Exemplo é a construtora Tecnisa, que com o projeto “Construindo com Consciência Gerontológica” busca atender os anseios do público de mais de 60 anos que, segundo dados do Instituto Brasileiro de Geografia e Estatística (IBGE), representará 15% da população brasileira – ou 32 milhões de pessoas – em 2025. O trabalho foi conduzido por um grupo multidisciplinar formado por professores da Unifesp (Universidade Federal de São Paulo), arquitetos, engenheiros, gerontólogos, terapeutas ocupacionais e assistentes sociais.
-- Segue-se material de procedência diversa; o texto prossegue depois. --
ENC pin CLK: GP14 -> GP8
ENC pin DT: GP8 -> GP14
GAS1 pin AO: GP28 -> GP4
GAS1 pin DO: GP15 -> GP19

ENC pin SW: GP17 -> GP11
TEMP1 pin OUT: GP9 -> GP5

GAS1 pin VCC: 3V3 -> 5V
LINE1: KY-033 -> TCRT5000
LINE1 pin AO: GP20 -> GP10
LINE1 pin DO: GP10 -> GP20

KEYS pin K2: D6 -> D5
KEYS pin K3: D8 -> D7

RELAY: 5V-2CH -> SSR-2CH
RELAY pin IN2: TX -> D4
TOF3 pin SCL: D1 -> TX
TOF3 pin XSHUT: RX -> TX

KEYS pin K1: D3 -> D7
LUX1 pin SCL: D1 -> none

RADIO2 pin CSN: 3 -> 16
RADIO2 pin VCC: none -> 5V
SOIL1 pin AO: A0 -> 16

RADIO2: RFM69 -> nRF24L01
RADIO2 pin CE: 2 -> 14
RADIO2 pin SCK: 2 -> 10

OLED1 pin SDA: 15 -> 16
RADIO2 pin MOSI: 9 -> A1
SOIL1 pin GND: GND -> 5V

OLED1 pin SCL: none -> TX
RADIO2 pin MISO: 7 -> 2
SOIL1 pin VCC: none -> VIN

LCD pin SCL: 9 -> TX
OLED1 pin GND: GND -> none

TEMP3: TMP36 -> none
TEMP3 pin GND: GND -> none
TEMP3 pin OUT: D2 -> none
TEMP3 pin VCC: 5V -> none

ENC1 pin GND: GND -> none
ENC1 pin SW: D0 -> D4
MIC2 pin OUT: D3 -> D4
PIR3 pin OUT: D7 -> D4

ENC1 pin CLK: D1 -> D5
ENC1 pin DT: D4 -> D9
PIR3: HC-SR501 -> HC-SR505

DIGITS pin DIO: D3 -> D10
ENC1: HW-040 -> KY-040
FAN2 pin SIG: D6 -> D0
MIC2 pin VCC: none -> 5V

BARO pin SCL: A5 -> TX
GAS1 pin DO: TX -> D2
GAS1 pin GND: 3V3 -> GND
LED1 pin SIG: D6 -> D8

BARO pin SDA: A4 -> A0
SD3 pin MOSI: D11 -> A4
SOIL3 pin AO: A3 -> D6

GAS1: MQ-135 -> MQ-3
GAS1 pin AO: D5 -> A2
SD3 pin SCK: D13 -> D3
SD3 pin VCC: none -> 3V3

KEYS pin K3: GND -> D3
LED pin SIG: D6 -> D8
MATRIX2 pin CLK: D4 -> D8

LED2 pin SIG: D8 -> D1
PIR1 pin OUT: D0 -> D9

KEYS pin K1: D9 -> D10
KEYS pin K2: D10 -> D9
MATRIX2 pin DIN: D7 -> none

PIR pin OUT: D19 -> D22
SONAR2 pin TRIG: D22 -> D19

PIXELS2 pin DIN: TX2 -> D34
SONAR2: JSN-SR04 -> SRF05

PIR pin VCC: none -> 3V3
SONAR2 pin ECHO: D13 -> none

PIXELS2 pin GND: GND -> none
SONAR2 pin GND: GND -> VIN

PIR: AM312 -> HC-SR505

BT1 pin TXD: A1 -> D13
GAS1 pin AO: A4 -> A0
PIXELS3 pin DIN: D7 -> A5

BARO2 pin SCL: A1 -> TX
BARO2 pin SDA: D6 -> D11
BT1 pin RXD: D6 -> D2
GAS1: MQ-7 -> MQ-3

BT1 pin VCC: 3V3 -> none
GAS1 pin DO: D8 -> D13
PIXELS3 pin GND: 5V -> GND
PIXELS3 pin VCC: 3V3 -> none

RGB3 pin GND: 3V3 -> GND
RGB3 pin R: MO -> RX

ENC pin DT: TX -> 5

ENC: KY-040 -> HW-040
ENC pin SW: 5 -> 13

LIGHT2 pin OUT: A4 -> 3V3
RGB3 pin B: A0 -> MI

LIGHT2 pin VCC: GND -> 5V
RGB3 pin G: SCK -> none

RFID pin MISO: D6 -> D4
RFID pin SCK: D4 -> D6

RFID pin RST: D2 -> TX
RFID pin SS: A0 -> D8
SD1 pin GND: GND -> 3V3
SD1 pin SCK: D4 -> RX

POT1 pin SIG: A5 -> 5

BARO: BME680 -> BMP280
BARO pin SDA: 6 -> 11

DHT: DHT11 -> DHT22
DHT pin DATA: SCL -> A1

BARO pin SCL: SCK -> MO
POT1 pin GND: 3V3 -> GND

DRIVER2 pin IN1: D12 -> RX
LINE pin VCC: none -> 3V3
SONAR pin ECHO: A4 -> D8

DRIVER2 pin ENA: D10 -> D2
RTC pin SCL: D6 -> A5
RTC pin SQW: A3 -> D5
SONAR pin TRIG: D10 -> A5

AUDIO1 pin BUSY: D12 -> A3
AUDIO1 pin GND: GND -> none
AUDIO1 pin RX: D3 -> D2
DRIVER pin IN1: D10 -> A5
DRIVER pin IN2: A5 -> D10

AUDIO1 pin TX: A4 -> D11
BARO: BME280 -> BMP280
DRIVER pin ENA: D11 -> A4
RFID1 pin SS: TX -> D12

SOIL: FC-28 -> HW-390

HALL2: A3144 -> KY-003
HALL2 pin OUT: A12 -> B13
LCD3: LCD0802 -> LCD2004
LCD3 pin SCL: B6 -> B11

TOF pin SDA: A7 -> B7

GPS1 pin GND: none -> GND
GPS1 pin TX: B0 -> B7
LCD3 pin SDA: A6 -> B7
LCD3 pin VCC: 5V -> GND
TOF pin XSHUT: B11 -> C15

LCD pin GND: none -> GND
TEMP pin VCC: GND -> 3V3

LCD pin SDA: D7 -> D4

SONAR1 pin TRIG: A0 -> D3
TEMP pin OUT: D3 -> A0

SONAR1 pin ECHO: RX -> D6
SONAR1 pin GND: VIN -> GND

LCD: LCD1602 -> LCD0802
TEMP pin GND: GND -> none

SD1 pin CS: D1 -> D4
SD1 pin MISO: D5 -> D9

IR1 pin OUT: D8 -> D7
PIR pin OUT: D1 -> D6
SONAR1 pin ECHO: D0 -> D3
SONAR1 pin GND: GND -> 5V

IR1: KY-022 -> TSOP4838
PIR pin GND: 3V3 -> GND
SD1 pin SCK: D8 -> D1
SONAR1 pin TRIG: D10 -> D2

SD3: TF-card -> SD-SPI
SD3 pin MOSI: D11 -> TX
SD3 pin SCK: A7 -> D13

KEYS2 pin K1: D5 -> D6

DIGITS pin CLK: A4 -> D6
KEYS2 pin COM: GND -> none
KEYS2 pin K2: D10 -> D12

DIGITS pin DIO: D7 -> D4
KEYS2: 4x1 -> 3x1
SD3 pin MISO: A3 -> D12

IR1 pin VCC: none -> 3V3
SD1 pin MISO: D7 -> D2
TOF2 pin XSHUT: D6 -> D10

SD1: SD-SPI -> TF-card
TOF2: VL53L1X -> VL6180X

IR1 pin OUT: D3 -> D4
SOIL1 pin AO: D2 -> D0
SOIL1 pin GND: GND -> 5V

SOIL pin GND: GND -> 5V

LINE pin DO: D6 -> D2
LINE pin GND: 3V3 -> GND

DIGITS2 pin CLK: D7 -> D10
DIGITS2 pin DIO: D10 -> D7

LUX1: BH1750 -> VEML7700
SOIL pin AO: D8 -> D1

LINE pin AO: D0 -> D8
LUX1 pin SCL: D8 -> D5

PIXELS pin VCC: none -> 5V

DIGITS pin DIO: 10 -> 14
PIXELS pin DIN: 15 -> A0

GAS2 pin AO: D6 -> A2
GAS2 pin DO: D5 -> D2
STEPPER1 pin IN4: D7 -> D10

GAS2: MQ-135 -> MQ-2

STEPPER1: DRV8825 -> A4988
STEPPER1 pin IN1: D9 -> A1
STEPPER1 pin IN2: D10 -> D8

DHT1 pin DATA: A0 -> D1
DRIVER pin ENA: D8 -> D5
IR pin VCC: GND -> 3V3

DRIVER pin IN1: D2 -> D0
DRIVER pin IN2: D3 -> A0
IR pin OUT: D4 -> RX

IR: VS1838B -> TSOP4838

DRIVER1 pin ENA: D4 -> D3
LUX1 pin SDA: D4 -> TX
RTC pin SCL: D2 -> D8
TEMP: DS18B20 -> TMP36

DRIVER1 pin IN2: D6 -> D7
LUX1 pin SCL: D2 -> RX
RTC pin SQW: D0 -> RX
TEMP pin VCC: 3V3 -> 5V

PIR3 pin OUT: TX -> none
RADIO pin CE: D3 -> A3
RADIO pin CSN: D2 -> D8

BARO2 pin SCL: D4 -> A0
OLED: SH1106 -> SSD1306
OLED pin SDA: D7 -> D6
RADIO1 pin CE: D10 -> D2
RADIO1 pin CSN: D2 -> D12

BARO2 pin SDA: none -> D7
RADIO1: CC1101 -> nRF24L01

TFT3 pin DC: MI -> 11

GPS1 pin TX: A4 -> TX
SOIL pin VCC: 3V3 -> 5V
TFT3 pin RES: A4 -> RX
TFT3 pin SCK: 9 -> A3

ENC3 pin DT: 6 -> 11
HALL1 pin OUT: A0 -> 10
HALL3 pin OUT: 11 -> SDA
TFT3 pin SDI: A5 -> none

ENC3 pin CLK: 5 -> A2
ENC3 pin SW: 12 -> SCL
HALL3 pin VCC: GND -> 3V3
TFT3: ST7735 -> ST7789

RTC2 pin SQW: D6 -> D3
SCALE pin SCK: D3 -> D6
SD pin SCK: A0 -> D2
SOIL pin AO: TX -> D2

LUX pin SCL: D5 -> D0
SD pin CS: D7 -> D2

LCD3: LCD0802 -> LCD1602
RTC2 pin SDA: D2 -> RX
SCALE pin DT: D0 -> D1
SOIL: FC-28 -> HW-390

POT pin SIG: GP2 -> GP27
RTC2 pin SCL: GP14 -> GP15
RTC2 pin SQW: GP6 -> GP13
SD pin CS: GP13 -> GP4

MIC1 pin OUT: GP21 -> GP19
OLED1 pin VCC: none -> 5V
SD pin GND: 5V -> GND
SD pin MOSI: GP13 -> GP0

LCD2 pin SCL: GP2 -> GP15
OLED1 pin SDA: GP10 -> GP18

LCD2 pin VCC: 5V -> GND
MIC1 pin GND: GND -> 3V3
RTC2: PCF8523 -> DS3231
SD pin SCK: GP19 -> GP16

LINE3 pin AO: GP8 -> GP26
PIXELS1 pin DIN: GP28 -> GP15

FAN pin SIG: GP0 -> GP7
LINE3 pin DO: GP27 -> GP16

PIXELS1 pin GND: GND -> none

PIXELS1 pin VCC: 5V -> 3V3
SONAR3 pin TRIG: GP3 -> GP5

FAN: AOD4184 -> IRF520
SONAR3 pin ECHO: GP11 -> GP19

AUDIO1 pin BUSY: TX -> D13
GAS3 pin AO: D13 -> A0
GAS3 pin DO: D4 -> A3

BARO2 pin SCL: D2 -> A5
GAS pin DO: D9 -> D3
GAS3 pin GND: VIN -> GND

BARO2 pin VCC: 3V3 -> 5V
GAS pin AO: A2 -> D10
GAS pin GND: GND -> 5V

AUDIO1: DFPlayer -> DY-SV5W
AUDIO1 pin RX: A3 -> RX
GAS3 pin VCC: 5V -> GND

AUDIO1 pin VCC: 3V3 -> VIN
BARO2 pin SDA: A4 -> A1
Menos escadas, mais rampas, escadas submersas para facilitar o acesso a piscinas, fechaduras invertidas, pisos opacos e antiderrapantes, eliminação de cantos vivos, áreas de circulação e portas mais largas, entre outros aspectos, passam a ganhar mais importância dentro desse cenário.
“Quando se fala em condomínio residencial, as adaptações de acessibilidade são prioritárias, para permitir a plena circulação nas áreas comuns”, afirma Elisa Prado de Assis, arquiteta e urbanista especialista em acessibilidade do Seped (Secretaria Especial da Pessoa com Deficiência e Mobilidade) da Prefeitura de São Paulo.
As construtoras hoje obedecem principalmente à norma NBR9050, da ABNT (Associação Brasileira de Normas Técnicas), que trata das questões relativas à acessibilidade não só do idoso mas também de portadores de deficiência com dificuldades de loco- moção, entre outros.
Essa normatização, no entanto, não pode ser tomada como uma fôrma a engessar projetos arquitetônicos, alertam especialistas. “Se fizer, tem de ser feito de acordo com a norma e tecnicamente adequado”, explica Rogério Romeiro, especialista em arquitetura inclusiva. “Consideramos ser mais problemático ao usuário fazer de forma errada e expô-lo a riscos do que não fazer.”
Para aplicação do desenho universal, Romeiro explica, é necessário adotar conceitos e princípios atuais de acessibilidade para propor conjuntos de soluções para cada situação, “não bastando atender isoladamente cada item contido na norma, pois eles se relacionam, complementam-se, e são dependentes entre si”. “A questão é que precisamos de muito bom senso, condição esta que nem a norma nem a lei incorporam, mas preceituam ao estabelecer a aplicação do desenho universal”, orienta Romeiro.